Selected excerpt:
Windows 8 – Built with Security in Mind

Hi, I’m Chris Hallum, Senior Product Manager on the Windows Team. This week we’re down at the RSA Conference in San Francisco talking about some of the security benefits of Windows 8. As you’ve likely heard us talk about, our overall goal with Windows 8 is to deliver the experiences people love along with the enterprise-grade solutions businesses need. Windows 8 is enterprise-ready, by design, and it builds on what is great about Windows 7 while creating a modern platform designed for a new generation of hardware experiences.

From a security standpoint we all know that attacks on organizations, users and their data are becoming more and more common. In fact you may have seen a number of recent stories on Kaspersky Lab’s analysis of Red October, which according to Kaspersky is being used in one of the most sophisticated cyber-attack campaigns that’s ever been seen. This campaign is targeted specifically at government, research institutions (e.g.: nuclear), oil and gas companies, aerospace and military organizations around the world, and it’s harvesting a broad range of documents and sensitive information. It’s a total disaster for those impacted and it’s unlikely that these organizations will ever be able to determine what information has been compromised.

Its threats like Red October, and those like it, that helped shape our security related priorities for Windows 8. Our goals were to provide ground breaking malware resistance, make data encryption easy enough that everyone can deploy it, and finally we wanted to modernize access control.

Supplied data:
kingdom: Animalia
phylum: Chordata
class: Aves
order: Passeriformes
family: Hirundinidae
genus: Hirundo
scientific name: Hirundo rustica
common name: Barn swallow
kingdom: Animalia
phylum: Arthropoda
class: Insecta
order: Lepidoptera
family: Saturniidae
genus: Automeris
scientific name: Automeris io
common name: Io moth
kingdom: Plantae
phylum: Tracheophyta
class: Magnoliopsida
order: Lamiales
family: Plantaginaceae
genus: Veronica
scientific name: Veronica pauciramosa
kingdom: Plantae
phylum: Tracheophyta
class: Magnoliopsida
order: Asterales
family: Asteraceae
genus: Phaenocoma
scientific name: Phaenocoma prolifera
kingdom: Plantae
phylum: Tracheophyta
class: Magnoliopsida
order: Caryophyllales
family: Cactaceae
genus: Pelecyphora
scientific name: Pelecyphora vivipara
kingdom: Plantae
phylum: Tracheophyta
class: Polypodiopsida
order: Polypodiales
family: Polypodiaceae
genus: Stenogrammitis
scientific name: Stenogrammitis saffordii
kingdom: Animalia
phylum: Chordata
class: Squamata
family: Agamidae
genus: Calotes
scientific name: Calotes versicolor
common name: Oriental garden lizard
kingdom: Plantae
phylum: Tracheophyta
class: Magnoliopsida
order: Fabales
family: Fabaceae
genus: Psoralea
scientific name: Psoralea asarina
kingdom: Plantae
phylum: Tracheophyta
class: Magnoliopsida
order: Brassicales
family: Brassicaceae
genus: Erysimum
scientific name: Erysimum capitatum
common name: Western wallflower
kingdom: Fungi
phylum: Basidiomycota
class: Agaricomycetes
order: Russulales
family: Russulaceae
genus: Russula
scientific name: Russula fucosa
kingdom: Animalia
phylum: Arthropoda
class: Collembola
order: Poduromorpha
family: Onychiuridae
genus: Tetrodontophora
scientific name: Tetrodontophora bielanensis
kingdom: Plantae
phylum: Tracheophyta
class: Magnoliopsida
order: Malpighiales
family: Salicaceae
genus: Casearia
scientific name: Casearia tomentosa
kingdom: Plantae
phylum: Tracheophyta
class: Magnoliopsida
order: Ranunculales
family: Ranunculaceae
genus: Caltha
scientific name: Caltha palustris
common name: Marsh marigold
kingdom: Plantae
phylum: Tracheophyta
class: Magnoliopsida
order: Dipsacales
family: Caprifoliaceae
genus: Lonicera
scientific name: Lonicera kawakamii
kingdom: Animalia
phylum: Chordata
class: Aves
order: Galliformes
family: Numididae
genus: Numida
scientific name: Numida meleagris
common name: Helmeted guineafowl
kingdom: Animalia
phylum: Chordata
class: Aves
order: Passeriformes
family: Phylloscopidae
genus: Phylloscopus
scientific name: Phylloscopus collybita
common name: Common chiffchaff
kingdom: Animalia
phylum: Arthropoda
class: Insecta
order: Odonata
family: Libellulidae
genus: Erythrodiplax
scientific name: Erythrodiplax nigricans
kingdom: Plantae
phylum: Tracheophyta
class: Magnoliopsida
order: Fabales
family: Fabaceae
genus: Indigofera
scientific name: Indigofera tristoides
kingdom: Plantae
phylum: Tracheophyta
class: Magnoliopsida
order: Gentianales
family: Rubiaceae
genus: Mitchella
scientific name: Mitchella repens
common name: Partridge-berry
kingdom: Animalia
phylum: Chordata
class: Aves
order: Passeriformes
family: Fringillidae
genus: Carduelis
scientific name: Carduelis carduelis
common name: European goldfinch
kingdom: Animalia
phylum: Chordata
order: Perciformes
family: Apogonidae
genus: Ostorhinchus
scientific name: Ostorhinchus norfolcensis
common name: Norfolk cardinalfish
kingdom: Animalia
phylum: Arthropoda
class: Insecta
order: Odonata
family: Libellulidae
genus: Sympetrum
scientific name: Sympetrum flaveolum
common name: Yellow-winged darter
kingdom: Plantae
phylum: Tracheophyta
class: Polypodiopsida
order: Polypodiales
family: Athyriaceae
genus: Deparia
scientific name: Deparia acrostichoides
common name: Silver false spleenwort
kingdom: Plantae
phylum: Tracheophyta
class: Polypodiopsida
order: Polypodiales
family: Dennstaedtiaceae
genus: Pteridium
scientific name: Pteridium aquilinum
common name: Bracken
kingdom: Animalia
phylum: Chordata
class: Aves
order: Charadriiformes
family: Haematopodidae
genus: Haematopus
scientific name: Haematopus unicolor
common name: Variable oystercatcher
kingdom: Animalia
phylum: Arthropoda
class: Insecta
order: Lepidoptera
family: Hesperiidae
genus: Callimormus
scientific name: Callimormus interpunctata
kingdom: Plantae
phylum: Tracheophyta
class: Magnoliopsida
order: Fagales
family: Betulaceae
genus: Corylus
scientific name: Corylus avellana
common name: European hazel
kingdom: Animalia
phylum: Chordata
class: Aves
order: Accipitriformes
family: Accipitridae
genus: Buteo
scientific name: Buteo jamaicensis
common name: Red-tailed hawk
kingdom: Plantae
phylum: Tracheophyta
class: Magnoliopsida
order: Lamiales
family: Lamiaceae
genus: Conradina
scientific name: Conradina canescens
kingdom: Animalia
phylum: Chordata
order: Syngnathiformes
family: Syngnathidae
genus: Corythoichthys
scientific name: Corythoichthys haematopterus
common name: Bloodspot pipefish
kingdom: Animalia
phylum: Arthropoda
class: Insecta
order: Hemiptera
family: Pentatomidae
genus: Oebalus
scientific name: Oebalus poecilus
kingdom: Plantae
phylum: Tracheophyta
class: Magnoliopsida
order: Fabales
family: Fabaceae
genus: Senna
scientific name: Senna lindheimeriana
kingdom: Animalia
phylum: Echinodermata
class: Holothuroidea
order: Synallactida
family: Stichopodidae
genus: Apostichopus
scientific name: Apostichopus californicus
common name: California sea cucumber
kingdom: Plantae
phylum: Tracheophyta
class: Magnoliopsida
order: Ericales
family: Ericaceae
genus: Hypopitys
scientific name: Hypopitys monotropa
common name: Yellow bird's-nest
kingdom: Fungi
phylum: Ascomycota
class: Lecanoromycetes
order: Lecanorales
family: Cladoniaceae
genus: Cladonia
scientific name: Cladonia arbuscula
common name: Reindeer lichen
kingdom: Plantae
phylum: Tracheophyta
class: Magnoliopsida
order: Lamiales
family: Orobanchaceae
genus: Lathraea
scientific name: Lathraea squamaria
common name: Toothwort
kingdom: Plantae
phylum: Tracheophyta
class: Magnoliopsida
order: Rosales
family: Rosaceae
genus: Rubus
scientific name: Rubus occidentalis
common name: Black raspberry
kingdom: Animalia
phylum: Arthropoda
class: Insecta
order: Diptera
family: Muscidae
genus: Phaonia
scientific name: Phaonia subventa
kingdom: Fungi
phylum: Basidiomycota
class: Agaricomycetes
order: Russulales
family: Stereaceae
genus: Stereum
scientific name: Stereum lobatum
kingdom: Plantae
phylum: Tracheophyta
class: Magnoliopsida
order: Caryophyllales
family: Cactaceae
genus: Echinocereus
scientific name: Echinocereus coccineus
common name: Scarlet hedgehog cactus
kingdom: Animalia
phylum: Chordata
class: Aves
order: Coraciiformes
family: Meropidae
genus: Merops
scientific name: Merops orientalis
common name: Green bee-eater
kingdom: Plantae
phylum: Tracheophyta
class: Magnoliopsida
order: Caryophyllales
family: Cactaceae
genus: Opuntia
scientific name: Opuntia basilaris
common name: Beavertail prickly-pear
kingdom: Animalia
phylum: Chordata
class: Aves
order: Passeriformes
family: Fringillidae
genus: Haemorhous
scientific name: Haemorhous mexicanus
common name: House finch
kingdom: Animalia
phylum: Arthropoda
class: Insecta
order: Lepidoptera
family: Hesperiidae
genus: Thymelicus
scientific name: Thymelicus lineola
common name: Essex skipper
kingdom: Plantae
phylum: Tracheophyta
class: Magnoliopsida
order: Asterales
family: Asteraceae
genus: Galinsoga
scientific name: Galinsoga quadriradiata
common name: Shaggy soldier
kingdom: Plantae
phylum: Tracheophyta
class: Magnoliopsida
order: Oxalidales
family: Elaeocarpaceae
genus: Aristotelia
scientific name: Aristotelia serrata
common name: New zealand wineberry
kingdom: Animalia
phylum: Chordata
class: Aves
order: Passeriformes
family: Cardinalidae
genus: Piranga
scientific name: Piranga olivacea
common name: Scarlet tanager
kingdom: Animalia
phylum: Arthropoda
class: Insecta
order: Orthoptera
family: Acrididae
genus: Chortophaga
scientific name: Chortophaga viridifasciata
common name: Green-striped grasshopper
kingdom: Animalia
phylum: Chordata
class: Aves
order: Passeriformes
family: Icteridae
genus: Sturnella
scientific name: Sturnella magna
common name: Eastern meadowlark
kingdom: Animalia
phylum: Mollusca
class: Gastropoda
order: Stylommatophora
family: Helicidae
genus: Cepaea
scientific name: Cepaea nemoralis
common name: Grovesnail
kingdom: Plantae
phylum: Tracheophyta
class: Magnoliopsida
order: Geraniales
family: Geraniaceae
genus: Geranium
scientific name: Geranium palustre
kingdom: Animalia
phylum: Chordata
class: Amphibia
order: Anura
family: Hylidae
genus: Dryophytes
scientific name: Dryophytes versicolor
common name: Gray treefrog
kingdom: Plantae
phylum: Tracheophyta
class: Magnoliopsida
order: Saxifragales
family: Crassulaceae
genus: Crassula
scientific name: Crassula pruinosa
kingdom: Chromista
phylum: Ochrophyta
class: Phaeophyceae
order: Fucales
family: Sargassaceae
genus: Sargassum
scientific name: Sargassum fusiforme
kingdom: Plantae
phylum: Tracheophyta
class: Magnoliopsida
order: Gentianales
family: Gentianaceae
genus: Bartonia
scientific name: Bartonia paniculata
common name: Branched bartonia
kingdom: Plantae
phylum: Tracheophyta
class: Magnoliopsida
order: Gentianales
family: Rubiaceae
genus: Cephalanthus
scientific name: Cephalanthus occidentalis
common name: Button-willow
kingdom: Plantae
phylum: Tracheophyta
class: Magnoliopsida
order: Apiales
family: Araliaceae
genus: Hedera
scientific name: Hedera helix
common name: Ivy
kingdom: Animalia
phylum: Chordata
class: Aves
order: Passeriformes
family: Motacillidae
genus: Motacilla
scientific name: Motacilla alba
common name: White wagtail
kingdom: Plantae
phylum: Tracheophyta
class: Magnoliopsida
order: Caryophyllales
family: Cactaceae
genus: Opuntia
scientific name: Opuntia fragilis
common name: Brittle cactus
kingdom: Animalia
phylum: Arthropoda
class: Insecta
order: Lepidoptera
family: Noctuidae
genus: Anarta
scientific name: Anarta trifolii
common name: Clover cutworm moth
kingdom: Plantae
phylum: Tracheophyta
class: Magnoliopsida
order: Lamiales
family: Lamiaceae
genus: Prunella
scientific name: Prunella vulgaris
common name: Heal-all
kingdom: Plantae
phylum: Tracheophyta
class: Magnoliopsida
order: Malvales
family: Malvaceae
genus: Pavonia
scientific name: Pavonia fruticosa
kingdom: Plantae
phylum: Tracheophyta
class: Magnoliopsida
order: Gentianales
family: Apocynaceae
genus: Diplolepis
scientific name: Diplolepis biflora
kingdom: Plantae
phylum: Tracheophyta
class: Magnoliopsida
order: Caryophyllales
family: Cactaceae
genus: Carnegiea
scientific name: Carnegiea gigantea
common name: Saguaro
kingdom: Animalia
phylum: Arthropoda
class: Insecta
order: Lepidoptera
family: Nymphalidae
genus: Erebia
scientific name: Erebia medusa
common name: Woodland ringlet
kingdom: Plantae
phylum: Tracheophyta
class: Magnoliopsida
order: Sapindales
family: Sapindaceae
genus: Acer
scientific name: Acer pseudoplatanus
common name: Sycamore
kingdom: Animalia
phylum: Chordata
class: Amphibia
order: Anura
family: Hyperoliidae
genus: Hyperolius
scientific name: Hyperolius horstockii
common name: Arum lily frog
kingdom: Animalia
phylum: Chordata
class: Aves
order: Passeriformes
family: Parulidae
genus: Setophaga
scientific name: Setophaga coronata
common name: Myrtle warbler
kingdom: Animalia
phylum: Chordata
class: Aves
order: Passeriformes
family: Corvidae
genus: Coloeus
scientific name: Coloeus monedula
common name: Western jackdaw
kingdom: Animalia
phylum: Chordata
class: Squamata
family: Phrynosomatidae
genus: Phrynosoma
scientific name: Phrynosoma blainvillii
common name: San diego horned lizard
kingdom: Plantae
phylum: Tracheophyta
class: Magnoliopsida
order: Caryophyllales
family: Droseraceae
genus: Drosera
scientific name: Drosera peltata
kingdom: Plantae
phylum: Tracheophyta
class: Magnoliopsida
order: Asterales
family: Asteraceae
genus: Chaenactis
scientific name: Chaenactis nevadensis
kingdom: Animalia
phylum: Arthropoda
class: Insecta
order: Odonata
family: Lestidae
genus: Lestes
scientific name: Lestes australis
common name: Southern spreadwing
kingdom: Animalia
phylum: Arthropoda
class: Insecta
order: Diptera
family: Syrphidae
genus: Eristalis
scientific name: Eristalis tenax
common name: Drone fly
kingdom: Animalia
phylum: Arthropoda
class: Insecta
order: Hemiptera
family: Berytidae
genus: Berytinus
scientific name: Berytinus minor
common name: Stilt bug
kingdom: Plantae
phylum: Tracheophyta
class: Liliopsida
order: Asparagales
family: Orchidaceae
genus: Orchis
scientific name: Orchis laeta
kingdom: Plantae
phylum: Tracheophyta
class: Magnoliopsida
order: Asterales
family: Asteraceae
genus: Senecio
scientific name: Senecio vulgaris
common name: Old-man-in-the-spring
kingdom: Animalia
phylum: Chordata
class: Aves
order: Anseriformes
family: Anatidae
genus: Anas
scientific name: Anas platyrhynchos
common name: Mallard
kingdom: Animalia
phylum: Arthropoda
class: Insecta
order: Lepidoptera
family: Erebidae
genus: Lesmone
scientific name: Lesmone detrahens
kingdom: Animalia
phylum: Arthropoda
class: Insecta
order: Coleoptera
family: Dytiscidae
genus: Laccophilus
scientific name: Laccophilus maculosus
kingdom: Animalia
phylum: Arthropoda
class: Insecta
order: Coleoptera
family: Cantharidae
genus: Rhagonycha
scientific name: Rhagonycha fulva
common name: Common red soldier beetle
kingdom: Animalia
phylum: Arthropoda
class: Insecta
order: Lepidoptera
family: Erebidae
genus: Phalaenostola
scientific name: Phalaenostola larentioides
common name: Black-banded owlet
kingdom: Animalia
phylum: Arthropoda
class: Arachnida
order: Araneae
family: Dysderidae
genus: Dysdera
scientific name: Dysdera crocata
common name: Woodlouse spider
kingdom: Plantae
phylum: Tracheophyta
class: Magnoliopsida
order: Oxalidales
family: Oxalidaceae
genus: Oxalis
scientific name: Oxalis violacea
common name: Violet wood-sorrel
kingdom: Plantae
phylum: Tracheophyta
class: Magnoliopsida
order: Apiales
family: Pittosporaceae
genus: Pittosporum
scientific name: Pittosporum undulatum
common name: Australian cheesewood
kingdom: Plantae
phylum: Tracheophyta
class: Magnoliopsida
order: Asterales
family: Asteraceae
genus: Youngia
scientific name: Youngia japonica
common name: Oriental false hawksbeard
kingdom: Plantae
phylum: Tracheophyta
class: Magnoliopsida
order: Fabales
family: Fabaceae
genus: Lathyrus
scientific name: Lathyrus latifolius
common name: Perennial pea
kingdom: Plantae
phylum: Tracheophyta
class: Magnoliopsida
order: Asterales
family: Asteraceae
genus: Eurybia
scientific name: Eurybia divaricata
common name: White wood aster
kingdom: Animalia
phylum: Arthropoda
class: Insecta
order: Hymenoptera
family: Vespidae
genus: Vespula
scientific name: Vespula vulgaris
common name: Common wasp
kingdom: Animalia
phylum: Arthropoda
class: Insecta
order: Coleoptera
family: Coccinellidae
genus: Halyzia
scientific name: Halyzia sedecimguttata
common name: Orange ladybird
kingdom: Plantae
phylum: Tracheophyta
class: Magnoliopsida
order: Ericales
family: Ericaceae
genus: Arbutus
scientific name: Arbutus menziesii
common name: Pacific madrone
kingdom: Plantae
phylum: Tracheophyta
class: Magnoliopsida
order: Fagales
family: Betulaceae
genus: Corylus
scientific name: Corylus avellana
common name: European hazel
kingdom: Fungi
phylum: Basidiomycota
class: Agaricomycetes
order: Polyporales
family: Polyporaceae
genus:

Required actions:
a) For each statement below, say whether it agrees with the Windows 8 security post above. Answer yes or no and quote the deciding words from the post.
(i) Windows 8 builds on what is great about Windows 7.
(ii) The Red October campaign is aimed only at government bodies.
(iii) One goal for Windows 8 was to make data encryption easy enough for everyone to deploy.
b) Print the part of the Windows 8 security post above starting at "Its threats like" and ending at "modernize access control.", keeping every word and mark unchanged.

Answer list:
a)
(i) Yes: "it builds on what is great about Windows 7"
(ii) No: "This campaign is targeted specifically at government, research institutions (e.g.: nuclear), oil and gas companies, aerospace and military organizations around the world"
(iii) Yes: "make data encryption easy enough that everyone can deploy it"

b)
Its threats like Red October, and those like it, that helped shape our security related priorities for Windows 8. Our goals were to provide ground breaking malware resistance, make data encryption easy enough that everyone can deploy it, and finally we wanted to modernize access control.